Macy deserved that joy. Madeleine Mantock deserved to play that character. The people who loved Macy deserved to see her experience that joy, especially those Black fans who hardly ever get to see that in the media. Instead, as Macy was dying, she told her sisters they would have a good life and she told Harry he would love again. Macy’s worst nightmare was that her sisters would replace her, and Harry would find happiness with someone else. With this episode, the writers ensured that every single one of Macy’s worst nightmares would come true.
“The Grieving Process of Fandom”
There is a grieving process when you lose something you love. As a person who has fiercely loved more than one television show in my lifetime, I know it intimately. There’s the good grief. That comes when a show reaches its natural conclusion and ends on its own terms. The most common comes with unexpected or sudden cancellation where I mourn for the lost potential.
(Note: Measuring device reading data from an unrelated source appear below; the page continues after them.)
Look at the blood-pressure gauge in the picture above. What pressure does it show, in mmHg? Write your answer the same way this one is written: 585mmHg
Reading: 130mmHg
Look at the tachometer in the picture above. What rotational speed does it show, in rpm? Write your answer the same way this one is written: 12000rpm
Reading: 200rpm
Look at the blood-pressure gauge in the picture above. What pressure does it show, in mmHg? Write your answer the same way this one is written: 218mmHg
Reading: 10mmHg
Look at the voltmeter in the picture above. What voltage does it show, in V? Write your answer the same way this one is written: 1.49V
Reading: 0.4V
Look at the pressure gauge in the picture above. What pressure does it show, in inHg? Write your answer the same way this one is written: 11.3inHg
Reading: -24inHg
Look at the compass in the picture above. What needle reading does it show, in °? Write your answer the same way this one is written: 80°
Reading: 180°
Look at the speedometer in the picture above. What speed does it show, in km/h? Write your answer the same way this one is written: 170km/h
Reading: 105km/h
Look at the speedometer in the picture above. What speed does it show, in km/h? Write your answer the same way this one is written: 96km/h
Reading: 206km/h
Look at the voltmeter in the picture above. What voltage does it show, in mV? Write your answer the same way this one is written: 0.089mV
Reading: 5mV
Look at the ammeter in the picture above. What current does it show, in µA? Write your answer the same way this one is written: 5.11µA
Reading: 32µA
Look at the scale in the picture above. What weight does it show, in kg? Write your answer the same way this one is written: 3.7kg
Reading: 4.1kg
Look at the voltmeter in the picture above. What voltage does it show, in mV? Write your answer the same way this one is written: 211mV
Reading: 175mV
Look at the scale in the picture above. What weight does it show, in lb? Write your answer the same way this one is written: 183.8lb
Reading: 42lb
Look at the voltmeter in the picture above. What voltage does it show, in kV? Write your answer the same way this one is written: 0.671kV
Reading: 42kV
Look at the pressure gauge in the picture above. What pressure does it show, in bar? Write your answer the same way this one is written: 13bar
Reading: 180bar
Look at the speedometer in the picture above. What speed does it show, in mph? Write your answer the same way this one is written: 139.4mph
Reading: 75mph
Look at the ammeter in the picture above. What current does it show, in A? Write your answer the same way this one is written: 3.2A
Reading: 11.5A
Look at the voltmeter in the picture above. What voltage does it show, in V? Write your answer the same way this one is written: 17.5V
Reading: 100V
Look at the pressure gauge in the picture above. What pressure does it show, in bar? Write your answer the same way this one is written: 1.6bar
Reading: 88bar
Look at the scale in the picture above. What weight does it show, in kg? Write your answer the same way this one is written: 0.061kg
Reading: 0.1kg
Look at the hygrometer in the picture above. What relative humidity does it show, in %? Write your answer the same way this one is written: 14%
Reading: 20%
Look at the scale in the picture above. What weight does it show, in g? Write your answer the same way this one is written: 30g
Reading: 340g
For me, though, the most profound sadness comes when I decide it is simply too painful to continue watching a show. This comes when it feels like the show has betrayed everything I held most dear. It is rare because I normally stick with a show until the bitter end. However, I have reached this crossroads with “Charmed.” I do not intend to watch season four. It will be a while before I can even watch the early seasons again.
I do not know who this show is for anymore. I do not understand what story the writers are trying to tell. It is no longer a particularly entertaining one. The message of empowerment and sisterhood that was present in the first season is not at all apparent anymore. There are occasional glimpses of good. I love the way they addressed Maggie’s anxiety. There was promise to Mel’s activism before they dropped that thread entirely again. The rest of it, though, has made very little sense.
It can sometimes be embarrassing to be so deeply upset by a television show. These past two weeks, I’ve been reminded more than once that it’s “just a show.” However, this world and these characters are very real in my head and in my heart. They have been like a security blanket against the world. It has been hard to have that ripped away so suddenly. At times, I wish I had never watched it because then I wouldn’t know this pain. However, I also wouldn’t know these actors and the wonderful community I developed because of this show.
So, farewell “Charmed.” Farewell to Dr. Macy Vaughn, one of the great television characters who never got to live up to her full potential. You will live on in our hearts and our fanfiction. Farewell (for now) to Madeleine Mantock, although I will follow her to any other project. The same is true for some of the actors and a small handful of the writers. As for the show, I am choosing to believe it ended with Macy and Harry getting married in their backyard, surrounded by their loved ones. How are you feeling after this episode? Find us on Twitter @capeandcastle to share your ‘Charmed’ 3×18 thoughts. Be sure to check out our site for more content!
Thank you so much for this review! As a Black woman who loved Macy and had so many of her quirks in common it was so disappointing to see how the writers and showrunners failed her. And online, it has been exhausting to continually have to explain why certain things are racist and why it was upsetting to me. I will no longer be watching Charmed and can’t wait to see what Madeleine will do next.